- _Required work_: Render each row below as a numbered list, one line per item, and omit any blank lines.

┄┄┄┄┄┄┄┄┄┄┄┄┄┄┄┄┄┄┄┄

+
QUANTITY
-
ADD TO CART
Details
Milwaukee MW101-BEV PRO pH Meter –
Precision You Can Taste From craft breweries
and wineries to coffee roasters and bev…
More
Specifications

┄┄┄┄┄┄┄┄┄┄┄┄┄┄┄┄┄┄┄┄

- _Solution to this exercise_:
1. +
2. QUANTITY
3. -
4. ADD TO CART
5. Details
6. Milwaukee MW101-BEV PRO pH Meter –
7. Precision You Can Taste From craft breweries
8. and wineries to coffee roasters and bev…
9. More
10. Specifications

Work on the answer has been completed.